Sometimes I stay up really late just to plug in my laptop to charge when the electricity comes. When I say really late, I mean like 11pm. What? In Nepal, that’s really late. Sometimes I choose to live life without modern technologies. Until the weekend that is, when I am at home and can charge devices whenever the electricity comes. You see, this is the thing. Most of the time the electricity is gone in the morning, when you would reasonably want to wash your hair and dry it, or maybe make a toast. Then it comes back when you’re at work. Once you’re back from work the electricity is gone again. No reheating your dinner in the microwave, but hey, you get to be all romantic in the bathroom. So really, unless your office has a generator, you pretty much spend the whole day without electricity. As daunting as it may sound, it’s actually not that bad. One somehow gets used to it fairly quickly. Or maybe I’m just saying it to make myself feel better.

Things you probably shouldn’t do when in Nepal

1. Eat from a roadside stand

This is a big no-no for me. I understand there are adventurous people who like to try everything, but for me adventure doesn’t really entail getting violently sick while touring Swayambhunath temple and desperately looking for a bathroom while monkeys eye me suspiciously. No matter how inviting those snacks might look, I strongly suggest to pass it up. (tip: don’t try to pet the monkeys while at Swayambhunath – it probably won’t end well, for you)

2. Ride on top of the public bus

When I went to Pokhara I saw this tourist ride on top of the bus heading the same way. The road to Pokhara is a winding 200 km road where trucks stop for no one and nothing. Buses as well. They drive like crazy and not rarely does a bus fly across the cliff and into the river. Riding those buses is a lottery, and riding on the roof of those buses is a suicide, at least for a tourist. Poor girl I saw on top of that bus to Pokhara looked so pale, holding onto her dear life probably thinking “what the hell did I get myself into!?”. I bet she kissed the ground when she finally got off 4 hours later. You don’t wanna do that to yourself.

3. Try to blend in

Let’s face it, unless you’re Indian, you’re probably never ever going to be able to blend in. You can learn Nepali, wear a saree, hop on the bike sitting sideways (if you’re a girl) in your flip-flops in the middle of December, but if you’re white, all your efforts are in vain. You will always stick out like a sore thumb, shining bright in the Nepali sun. And everyone will stare at you. Openly. And you’ll feel awkward. Until you decide to wave to people staring at you. Then they’ll feel awkward. Not that I’ve done that or anything.
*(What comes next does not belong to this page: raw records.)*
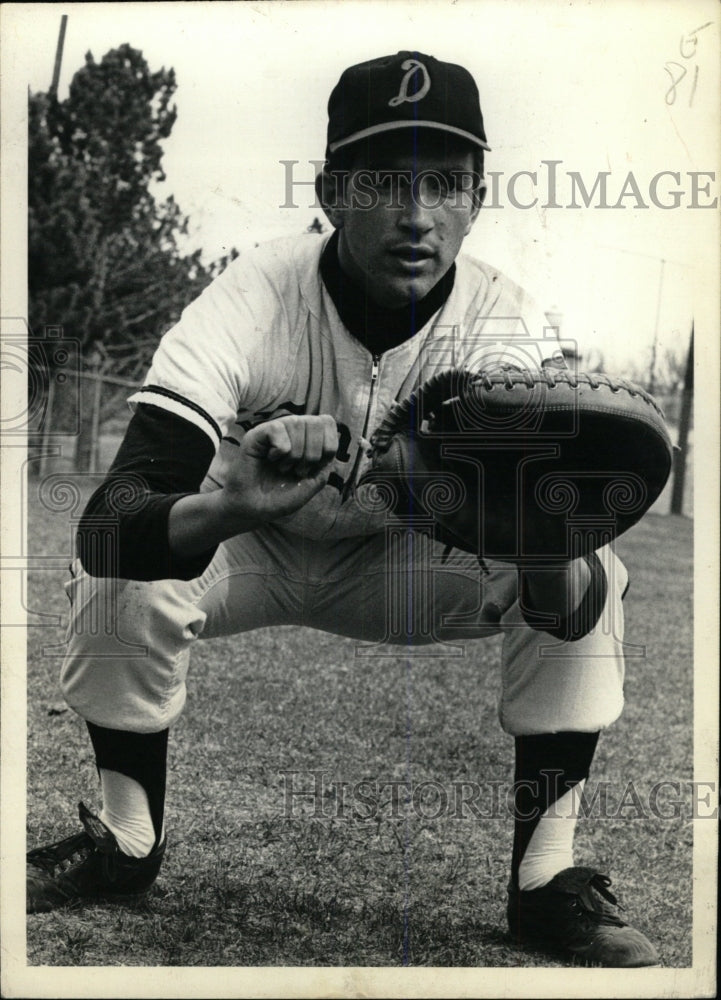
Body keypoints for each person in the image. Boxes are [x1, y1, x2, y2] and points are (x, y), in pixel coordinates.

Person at [27, 51, 659, 968]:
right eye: (382, 182)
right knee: (120, 564)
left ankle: (545, 881)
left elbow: (564, 606)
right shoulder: (253, 295)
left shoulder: (507, 331)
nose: (415, 214)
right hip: (258, 547)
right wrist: (229, 506)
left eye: (443, 184)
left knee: (591, 567)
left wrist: (541, 538)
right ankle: (125, 842)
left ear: (476, 199)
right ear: (328, 189)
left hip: (406, 566)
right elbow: (110, 517)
4. Get frustrated with traffic

There is just no point. Traffic in Nepal is crazy and don’t try to understand it, or even worse correct it. I honestly think Nepalis enjoy the chaos of traffic in Kathmandu (minus Mr.B. who hates it beyond reason). Most of the time traffic gets so congested and people get so frustrated that only an army guy can settle problems. I found traffic police to be totally useless there. The most annoying thing is how people form gazillion lanes making the traffic even more congested.

Yup, traffic in K-city

Yup, traffic in K-city

5. Assume you’ll be able to eat toast in the morning

One of the great perks of living in Nepal, is having to deal with load shedding. Oh, the infamous load shedding. Be prepared for lots of quiet time sitting in the dark hoping you get sleepy soon. If there’s electricity do everything you possibly can that requires electricity at that time and don’t leave anything for later because the chances of you not being able to have toast for breakfast are high. You better be a fan of cereal with cold milk.

6. Force Nepalis to show up on time

It’s simply not happening. They all operate on Nepali time which is about 45 minutes behind the real time. So don’t expect your friends in Nepal to be there at the exact scheduled time. Well, actually, they are showing up on time, it’s you who’s early. Don’t fret over it because you might as well lose your mind soon. Grab a book and read or just do some good old people watching. Wave to everyone who stares at you. Help the army guy sort out the traffic jam. Or not.